EXERCISE OBJECTIVE.
Retype the records word for word, starting at the very first line and ending at the line that contains "bucur să văd că un număr tot mai", with both of those lines included.

----

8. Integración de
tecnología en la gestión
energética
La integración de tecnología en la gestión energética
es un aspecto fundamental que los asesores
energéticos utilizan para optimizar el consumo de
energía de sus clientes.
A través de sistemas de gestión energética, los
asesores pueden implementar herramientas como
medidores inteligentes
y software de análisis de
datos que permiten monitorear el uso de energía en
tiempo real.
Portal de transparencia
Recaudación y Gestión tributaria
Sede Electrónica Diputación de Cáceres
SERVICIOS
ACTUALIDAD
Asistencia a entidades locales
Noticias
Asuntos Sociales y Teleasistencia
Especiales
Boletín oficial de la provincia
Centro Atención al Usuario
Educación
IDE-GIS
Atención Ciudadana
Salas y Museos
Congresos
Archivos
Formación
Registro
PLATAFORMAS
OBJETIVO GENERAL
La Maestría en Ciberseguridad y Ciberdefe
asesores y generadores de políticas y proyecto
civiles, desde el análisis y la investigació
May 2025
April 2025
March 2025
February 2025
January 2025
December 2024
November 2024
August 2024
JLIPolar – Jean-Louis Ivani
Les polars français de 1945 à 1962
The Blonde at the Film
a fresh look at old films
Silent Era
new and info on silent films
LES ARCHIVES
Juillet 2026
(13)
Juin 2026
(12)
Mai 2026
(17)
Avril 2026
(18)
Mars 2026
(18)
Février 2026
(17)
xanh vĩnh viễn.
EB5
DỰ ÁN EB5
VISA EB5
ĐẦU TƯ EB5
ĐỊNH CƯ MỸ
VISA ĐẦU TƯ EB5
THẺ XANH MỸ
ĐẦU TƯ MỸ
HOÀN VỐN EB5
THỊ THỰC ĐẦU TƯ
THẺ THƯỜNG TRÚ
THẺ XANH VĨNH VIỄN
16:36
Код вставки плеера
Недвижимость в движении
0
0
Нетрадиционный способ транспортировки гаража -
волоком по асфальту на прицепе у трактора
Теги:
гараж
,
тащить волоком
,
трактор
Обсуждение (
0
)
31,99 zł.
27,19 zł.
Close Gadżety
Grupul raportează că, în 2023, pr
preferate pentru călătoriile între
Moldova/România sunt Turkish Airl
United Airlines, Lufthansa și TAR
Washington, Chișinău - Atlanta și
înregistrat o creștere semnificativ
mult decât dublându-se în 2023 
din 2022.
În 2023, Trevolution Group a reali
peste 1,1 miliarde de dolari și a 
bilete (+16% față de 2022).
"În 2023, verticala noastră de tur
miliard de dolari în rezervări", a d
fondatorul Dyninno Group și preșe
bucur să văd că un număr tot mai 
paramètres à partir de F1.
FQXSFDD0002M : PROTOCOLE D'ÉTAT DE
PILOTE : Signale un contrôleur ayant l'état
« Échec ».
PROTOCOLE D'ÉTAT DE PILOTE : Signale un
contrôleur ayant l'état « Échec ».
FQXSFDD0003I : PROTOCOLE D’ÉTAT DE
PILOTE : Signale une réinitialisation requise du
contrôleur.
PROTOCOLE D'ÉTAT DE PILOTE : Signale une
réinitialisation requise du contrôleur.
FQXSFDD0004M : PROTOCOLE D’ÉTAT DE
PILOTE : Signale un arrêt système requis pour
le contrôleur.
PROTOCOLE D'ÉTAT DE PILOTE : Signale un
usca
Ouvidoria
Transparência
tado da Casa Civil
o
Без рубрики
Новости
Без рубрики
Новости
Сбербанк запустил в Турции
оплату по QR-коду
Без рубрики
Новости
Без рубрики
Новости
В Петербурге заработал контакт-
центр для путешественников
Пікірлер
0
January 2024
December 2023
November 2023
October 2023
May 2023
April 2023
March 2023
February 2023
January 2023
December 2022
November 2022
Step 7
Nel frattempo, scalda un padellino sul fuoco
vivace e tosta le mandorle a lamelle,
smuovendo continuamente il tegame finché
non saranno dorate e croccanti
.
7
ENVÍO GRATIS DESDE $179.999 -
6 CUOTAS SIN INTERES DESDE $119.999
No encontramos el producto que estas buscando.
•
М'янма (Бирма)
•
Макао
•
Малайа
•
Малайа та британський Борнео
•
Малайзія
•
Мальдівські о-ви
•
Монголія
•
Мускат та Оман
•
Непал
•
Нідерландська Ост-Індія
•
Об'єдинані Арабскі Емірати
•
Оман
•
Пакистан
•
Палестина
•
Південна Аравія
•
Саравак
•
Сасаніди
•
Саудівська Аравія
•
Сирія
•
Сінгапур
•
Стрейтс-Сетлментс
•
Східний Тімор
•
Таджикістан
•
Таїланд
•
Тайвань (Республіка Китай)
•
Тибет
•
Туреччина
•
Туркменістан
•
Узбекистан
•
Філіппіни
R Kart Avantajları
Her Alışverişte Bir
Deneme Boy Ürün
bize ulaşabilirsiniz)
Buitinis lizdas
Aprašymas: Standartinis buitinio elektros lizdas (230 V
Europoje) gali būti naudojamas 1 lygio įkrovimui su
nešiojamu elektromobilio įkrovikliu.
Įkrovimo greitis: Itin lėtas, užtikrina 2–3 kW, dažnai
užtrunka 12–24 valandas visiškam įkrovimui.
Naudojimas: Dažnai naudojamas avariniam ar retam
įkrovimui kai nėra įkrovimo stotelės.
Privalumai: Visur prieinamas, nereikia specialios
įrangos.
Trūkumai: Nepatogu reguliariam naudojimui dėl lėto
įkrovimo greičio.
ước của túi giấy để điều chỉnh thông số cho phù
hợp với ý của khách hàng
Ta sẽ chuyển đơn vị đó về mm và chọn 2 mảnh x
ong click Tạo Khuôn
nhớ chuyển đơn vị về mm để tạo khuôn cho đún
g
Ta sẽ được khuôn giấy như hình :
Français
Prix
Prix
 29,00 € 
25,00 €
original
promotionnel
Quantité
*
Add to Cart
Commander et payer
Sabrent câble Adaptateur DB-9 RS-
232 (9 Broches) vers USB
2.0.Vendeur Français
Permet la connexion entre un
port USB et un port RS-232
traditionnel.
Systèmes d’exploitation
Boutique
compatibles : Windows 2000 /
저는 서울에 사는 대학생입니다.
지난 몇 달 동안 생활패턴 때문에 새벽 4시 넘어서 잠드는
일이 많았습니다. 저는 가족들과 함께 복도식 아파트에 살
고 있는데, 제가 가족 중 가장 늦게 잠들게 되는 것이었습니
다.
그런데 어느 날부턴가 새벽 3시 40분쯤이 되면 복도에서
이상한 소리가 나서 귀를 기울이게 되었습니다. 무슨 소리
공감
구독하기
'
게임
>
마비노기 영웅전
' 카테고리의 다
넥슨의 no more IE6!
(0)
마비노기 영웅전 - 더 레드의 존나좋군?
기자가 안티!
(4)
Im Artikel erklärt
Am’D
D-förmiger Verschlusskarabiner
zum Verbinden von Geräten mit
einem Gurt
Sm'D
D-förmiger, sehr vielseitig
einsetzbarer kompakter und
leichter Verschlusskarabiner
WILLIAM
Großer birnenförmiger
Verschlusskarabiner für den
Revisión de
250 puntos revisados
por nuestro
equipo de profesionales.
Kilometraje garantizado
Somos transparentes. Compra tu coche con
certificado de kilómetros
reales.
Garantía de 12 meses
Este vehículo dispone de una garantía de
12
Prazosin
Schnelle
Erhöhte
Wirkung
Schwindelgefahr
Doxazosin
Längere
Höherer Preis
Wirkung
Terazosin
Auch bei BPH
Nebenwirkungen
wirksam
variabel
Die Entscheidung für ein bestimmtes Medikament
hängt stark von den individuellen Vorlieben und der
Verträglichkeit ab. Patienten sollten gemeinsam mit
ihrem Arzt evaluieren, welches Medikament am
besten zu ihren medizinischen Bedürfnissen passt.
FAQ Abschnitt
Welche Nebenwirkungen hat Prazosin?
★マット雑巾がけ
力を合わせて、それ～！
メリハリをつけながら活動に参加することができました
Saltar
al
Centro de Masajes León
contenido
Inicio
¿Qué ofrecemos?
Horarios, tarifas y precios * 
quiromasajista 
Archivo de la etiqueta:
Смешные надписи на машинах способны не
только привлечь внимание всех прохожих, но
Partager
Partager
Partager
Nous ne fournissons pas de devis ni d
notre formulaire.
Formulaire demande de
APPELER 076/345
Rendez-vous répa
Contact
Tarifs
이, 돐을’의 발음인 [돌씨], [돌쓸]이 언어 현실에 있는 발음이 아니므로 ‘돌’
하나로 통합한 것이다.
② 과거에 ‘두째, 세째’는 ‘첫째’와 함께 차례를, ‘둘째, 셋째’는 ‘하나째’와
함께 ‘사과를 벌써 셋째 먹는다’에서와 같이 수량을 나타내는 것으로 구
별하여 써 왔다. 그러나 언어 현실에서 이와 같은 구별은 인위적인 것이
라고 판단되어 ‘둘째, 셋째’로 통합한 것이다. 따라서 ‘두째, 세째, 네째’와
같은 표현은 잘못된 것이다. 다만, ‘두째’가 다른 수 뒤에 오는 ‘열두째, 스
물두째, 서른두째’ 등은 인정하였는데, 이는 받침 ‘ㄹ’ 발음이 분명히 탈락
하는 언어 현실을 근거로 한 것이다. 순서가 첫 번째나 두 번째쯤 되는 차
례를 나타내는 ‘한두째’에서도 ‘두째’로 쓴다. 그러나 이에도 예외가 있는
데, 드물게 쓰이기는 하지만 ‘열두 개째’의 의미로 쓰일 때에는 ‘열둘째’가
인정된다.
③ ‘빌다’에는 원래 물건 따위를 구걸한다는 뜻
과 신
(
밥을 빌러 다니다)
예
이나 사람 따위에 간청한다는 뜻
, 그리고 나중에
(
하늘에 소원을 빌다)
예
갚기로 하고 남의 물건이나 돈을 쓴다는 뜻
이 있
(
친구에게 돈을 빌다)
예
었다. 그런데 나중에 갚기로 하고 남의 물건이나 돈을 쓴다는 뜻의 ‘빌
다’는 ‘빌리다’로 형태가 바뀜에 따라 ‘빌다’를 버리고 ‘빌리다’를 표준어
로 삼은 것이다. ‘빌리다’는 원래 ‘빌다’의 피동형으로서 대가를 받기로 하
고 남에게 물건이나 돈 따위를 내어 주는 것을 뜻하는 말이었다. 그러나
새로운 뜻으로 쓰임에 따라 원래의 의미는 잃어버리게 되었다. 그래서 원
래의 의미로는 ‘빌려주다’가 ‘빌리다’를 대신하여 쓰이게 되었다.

----

EXERCISE ANSWER.
8. Integración de
tecnología en la gestión
energética
La integración de tecnología en la gestión energética
es un aspecto fundamental que los asesores
energéticos utilizan para optimizar el consumo de
energía de sus clientes.
A través de sistemas de gestión energética, los
asesores pueden implementar herramientas como
medidores inteligentes
y software de análisis de
datos que permiten monitorear el uso de energía en
tiempo real.
Portal de transparencia
Recaudación y Gestión tributaria
Sede Electrónica Diputación de Cáceres
SERVICIOS
ACTUALIDAD
Asistencia a entidades locales
Noticias
Asuntos Sociales y Teleasistencia
Especiales
Boletín oficial de la provincia
Centro Atención al Usuario
Educación
IDE-GIS
Atención Ciudadana
Salas y Museos
Congresos
Archivos
Formación
Registro
PLATAFORMAS
OBJETIVO GENERAL
La Maestría en Ciberseguridad y Ciberdefe
asesores y generadores de políticas y proyecto
civiles, desde el análisis y la investigació
May 2025
April 2025
March 2025
February 2025
January 2025
December 2024
November 2024
August 2024
JLIPolar – Jean-Louis Ivani
Les polars français de 1945 à 1962
The Blonde at the Film
a fresh look at old films
Silent Era
new and info on silent films
LES ARCHIVES
Juillet 2026
(13)
Juin 2026
(12)
Mai 2026
(17)
Avril 2026
(18)
Mars 2026
(18)
Février 2026
(17)
xanh vĩnh viễn.
EB5
DỰ ÁN EB5
VISA EB5
ĐẦU TƯ EB5
ĐỊNH CƯ MỸ
VISA ĐẦU TƯ EB5
THẺ XANH MỸ
ĐẦU TƯ MỸ
HOÀN VỐN EB5
THỊ THỰC ĐẦU TƯ
THẺ THƯỜNG TRÚ
THẺ XANH VĨNH VIỄN
16:36
Код вставки плеера
Недвижимость в движении
0
0
Нетрадиционный способ транспортировки гаража -
волоком по асфальту на прицепе у трактора
Теги:
гараж
,
тащить волоком
,
трактор
Обсуждение (
0
)
31,99 zł.
27,19 zł.
Close Gadżety
Grupul raportează că, în 2023, pr
preferate pentru călătoriile între
Moldova/România sunt Turkish Airl
United Airlines, Lufthansa și TAR
Washington, Chișinău - Atlanta și
înregistrat o creștere semnificativ
mult decât dublându-se în 2023 
din 2022.
În 2023, Trevolution Group a reali
peste 1,1 miliarde de dolari și a 
bilete (+16% față de 2022).
"În 2023, verticala noastră de tur
miliard de dolari în rezervări", a d
fondatorul Dyninno Group și preșe
bucur să văd că un număr tot mai 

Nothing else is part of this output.